● Problem to work on
Copy every one of the following items word for word, leaving out the pictures.

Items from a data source
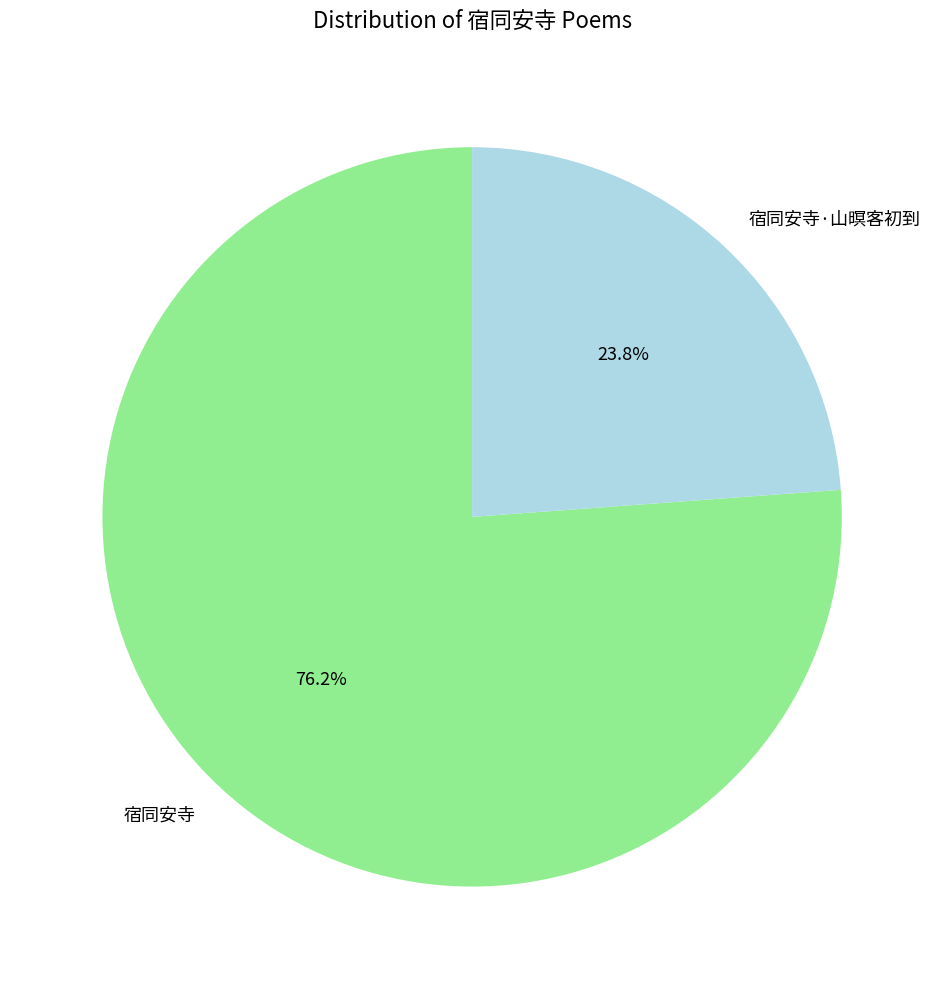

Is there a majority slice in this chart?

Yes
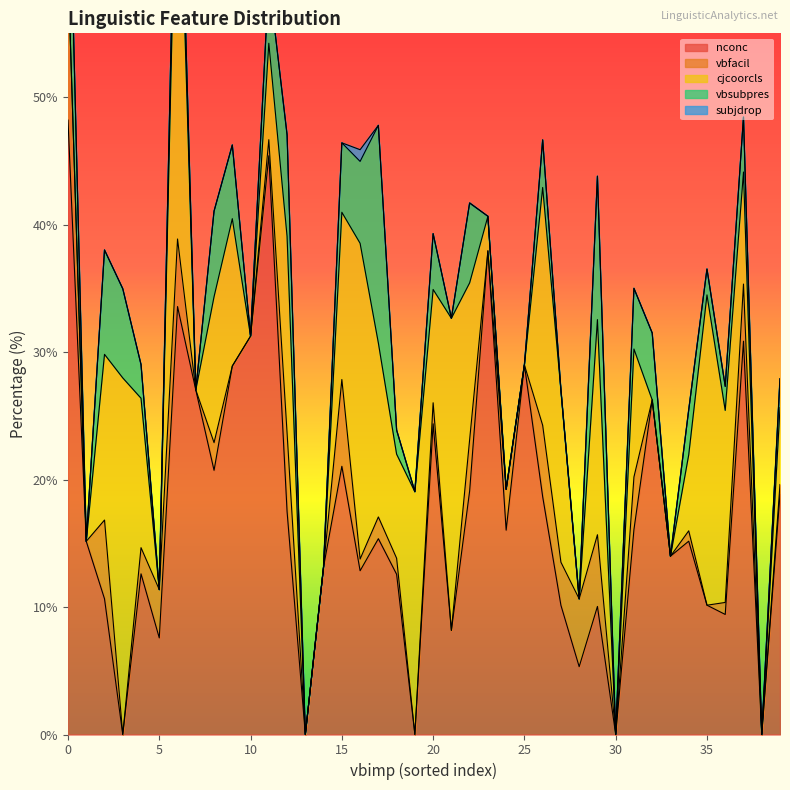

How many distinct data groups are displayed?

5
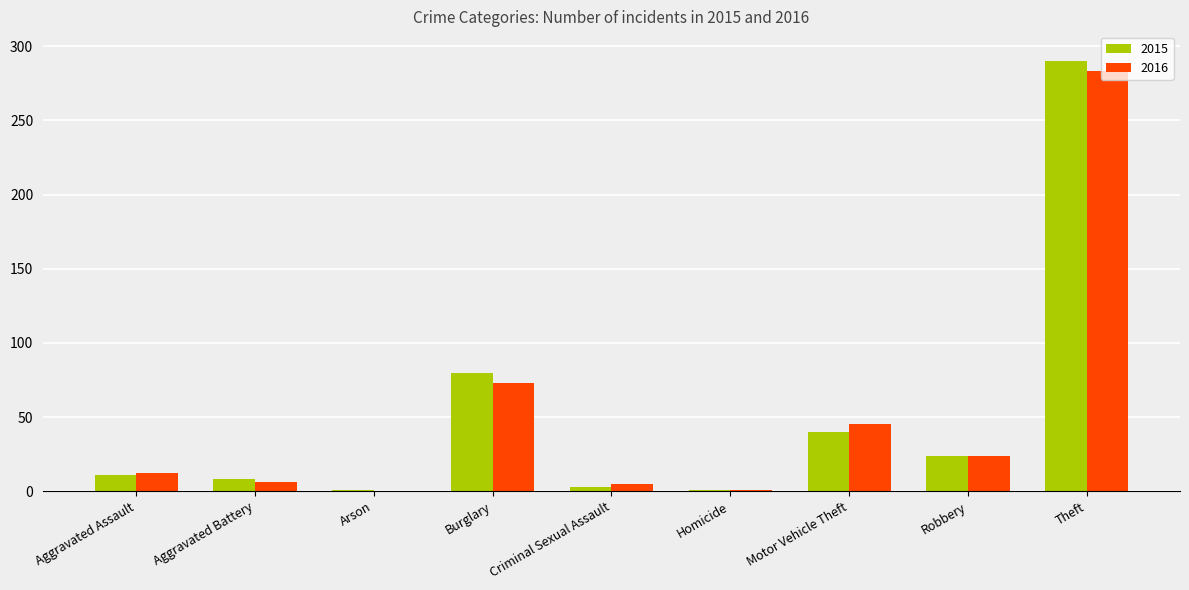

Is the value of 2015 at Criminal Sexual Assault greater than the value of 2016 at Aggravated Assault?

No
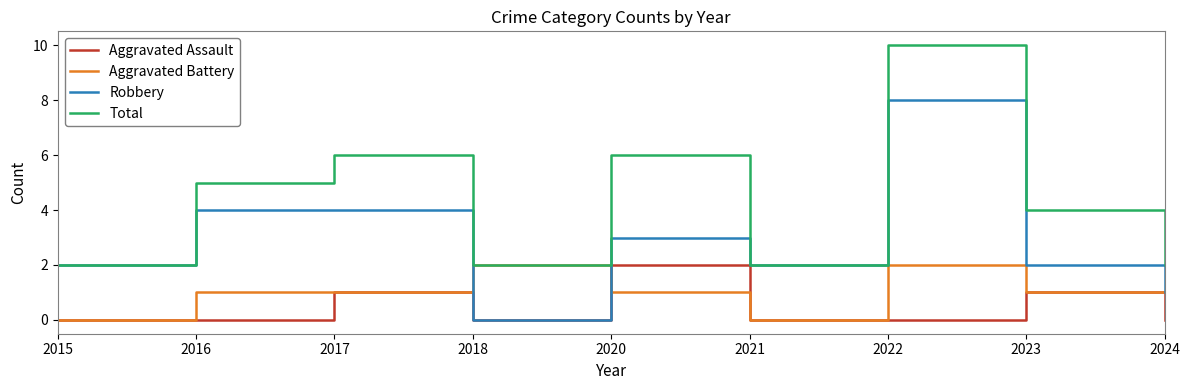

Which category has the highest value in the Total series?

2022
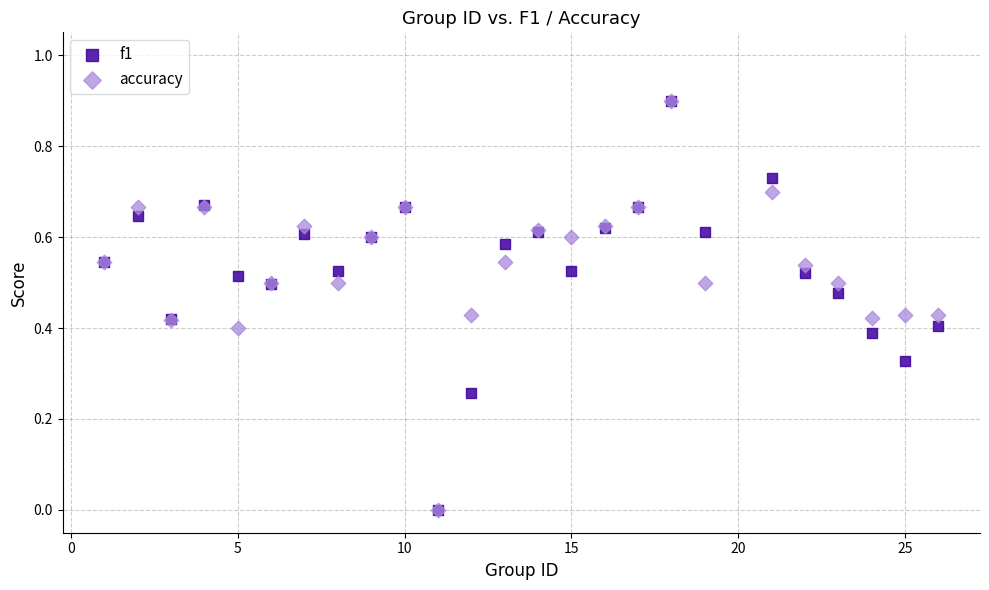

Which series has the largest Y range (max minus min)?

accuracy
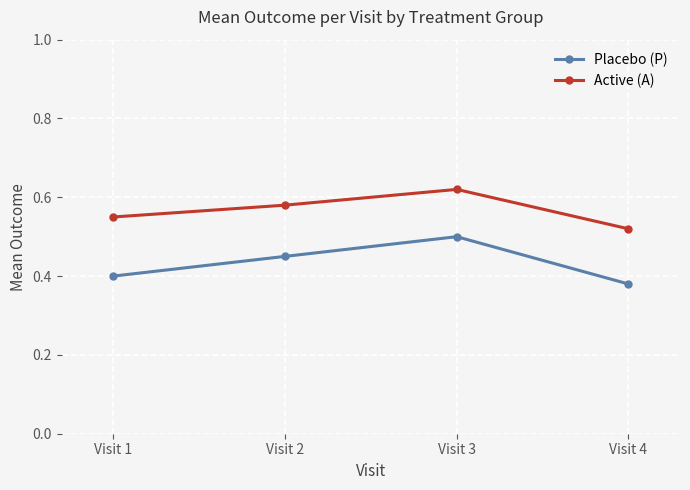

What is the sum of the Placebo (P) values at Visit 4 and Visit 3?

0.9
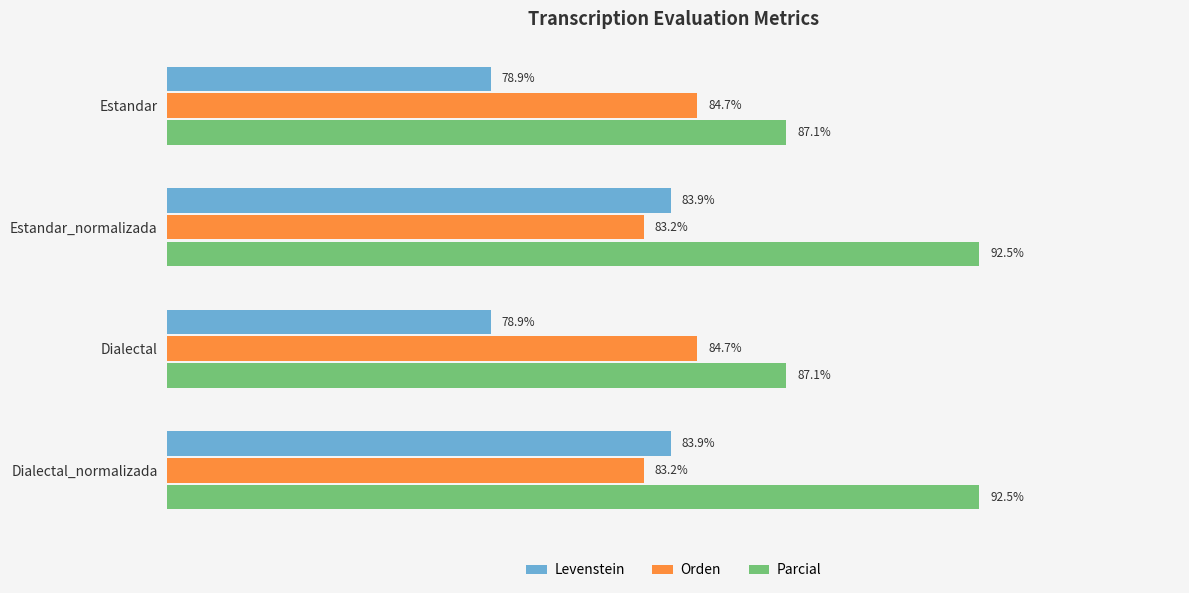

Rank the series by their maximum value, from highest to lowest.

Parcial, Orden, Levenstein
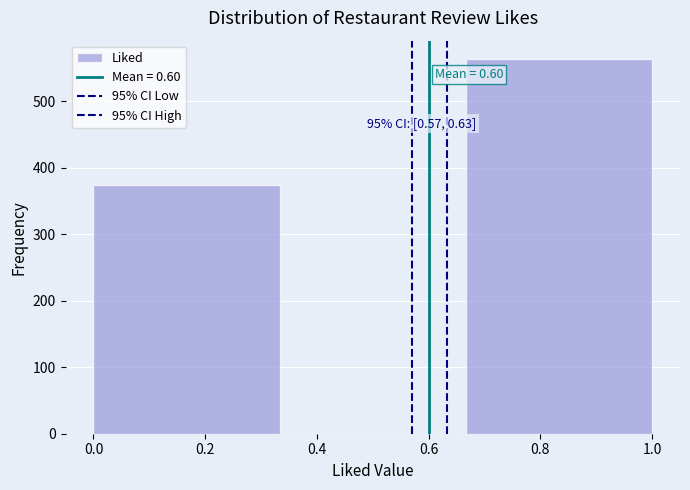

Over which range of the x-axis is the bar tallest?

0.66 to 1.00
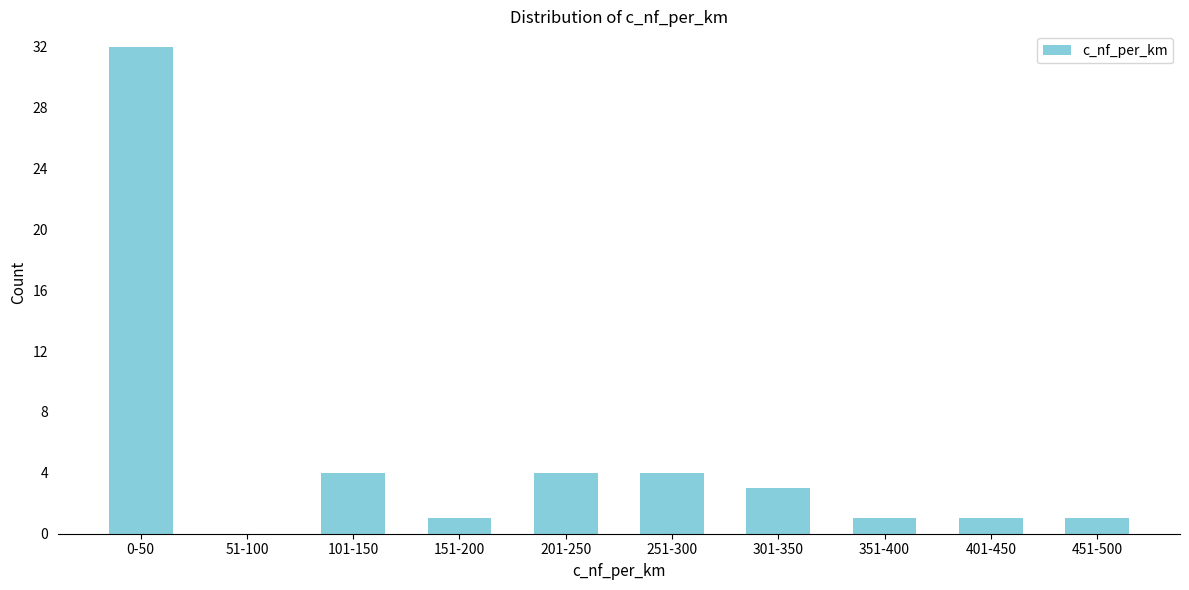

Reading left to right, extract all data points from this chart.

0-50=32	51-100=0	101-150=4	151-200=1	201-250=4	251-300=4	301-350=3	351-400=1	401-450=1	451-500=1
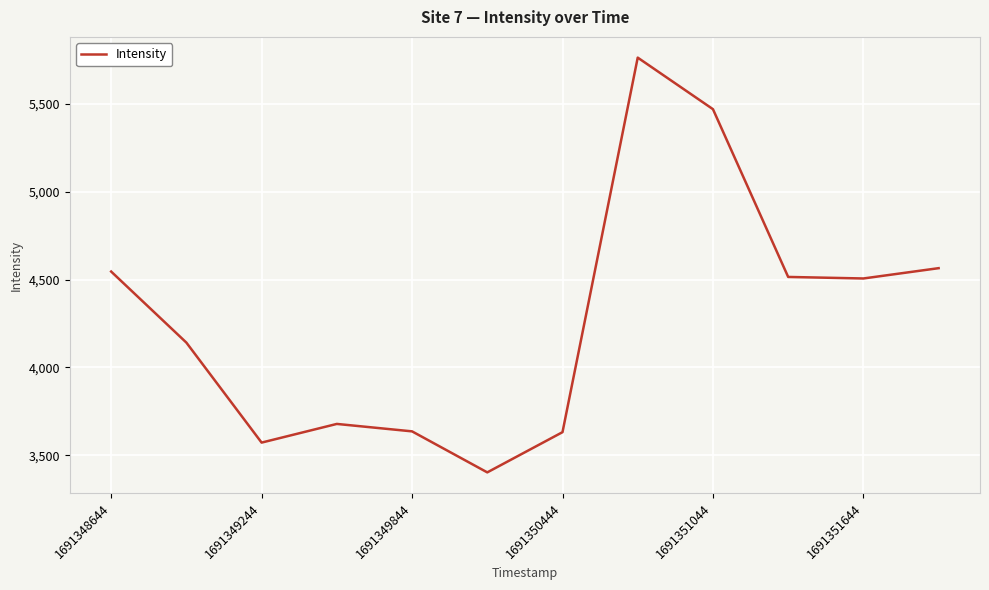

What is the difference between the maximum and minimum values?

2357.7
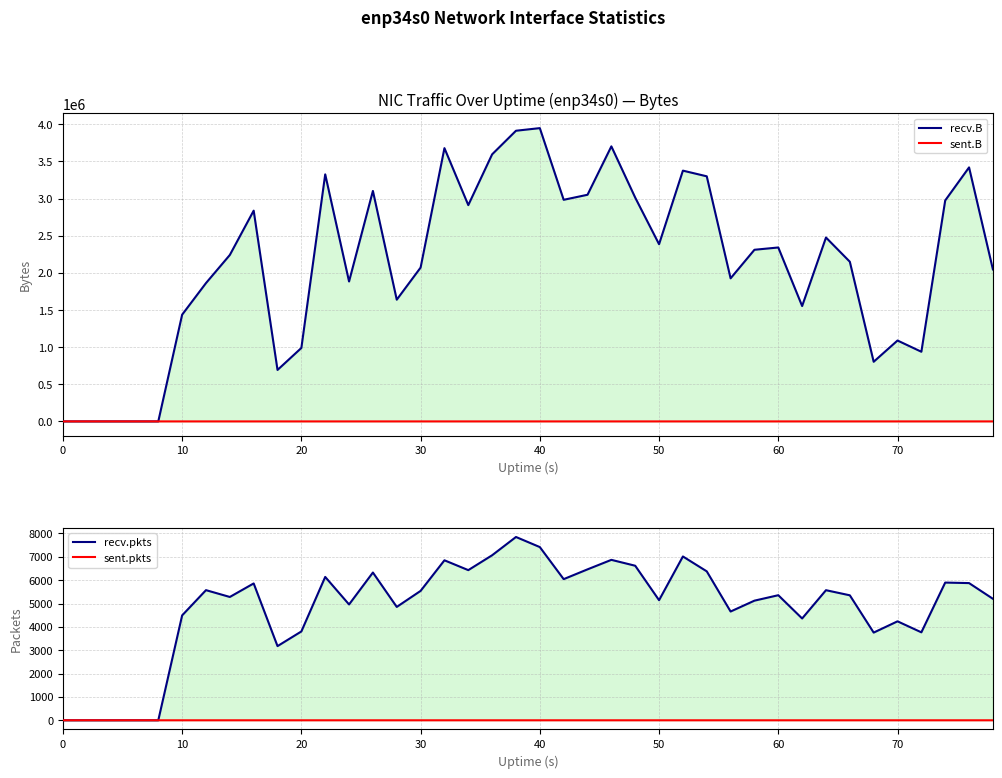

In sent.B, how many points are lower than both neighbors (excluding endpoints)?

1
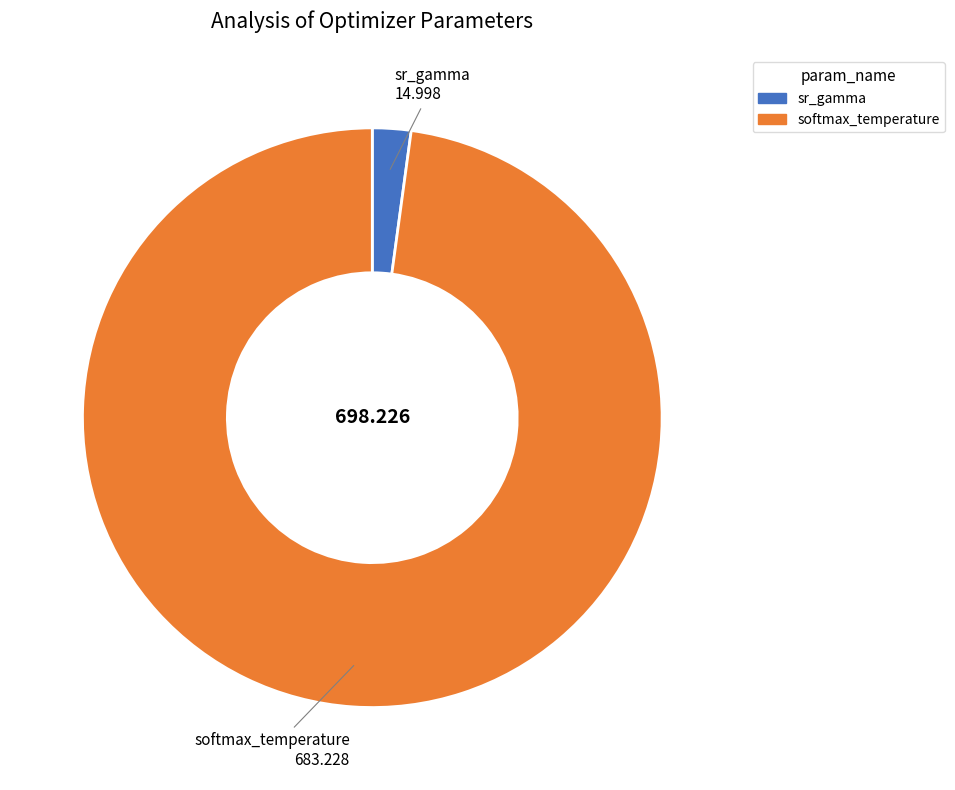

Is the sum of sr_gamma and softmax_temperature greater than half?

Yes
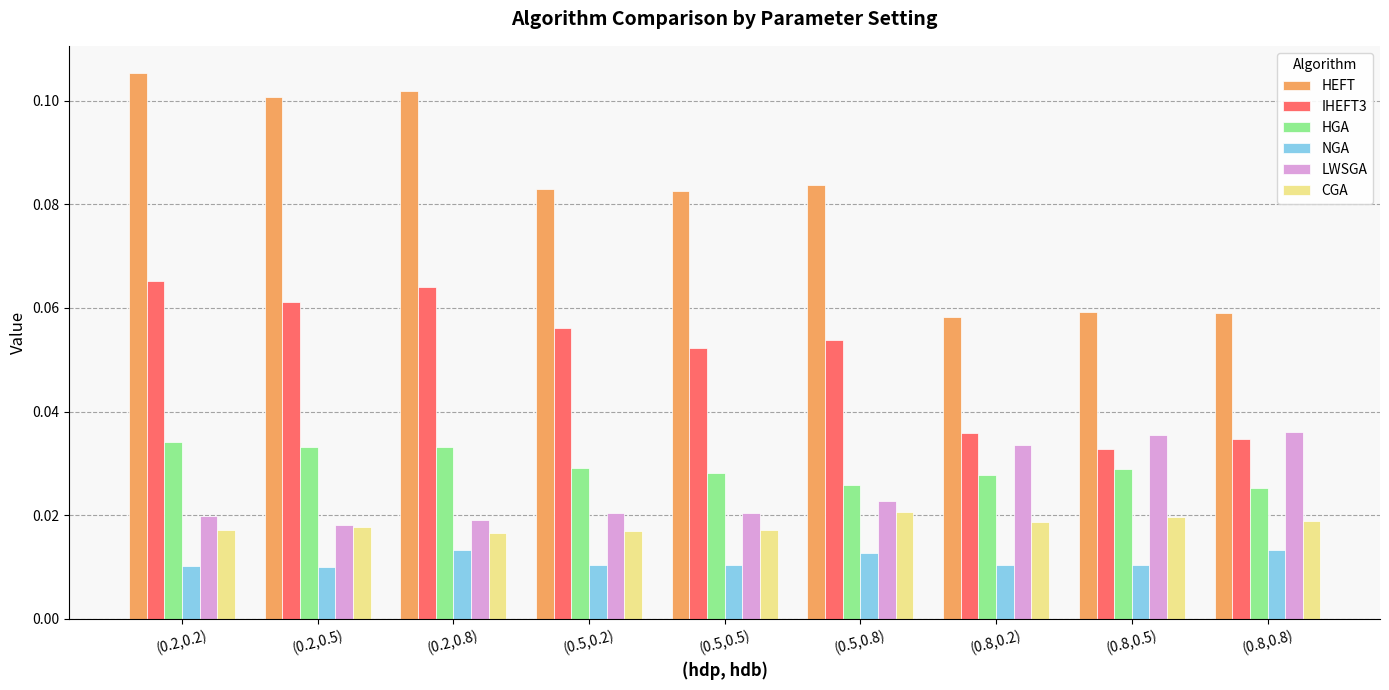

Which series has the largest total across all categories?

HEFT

● Answer box
Is there a majority slice in this chart?

Yes

How many distinct data groups are displayed?

5

Is the value of 2015 at Criminal Sexual Assault greater than the value of 2016 at Aggravated Assault?

No

Which category has the highest value in the Total series?

2022

Which series has the largest Y range (max minus min)?

accuracy

What is the sum of the Placebo (P) values at Visit 4 and Visit 3?

0.9

Rank the series by their maximum value, from highest to lowest.

Parcial, Orden, Levenstein

Over which range of the x-axis is the bar tallest?

0.66 to 1.00

Reading left to right, extract all data points from this chart.

0-50=32	51-100=0	101-150=4	151-200=1	201-250=4	251-300=4	301-350=3	351-400=1	401-450=1	451-500=1

What is the difference between the maximum and minimum values?

2357.7

In sent.B, how many points are lower than both neighbors (excluding endpoints)?

1

Is the sum of sr_gamma and softmax_temperature greater than half?

Yes

Which series has the largest total across all categories?

HEFT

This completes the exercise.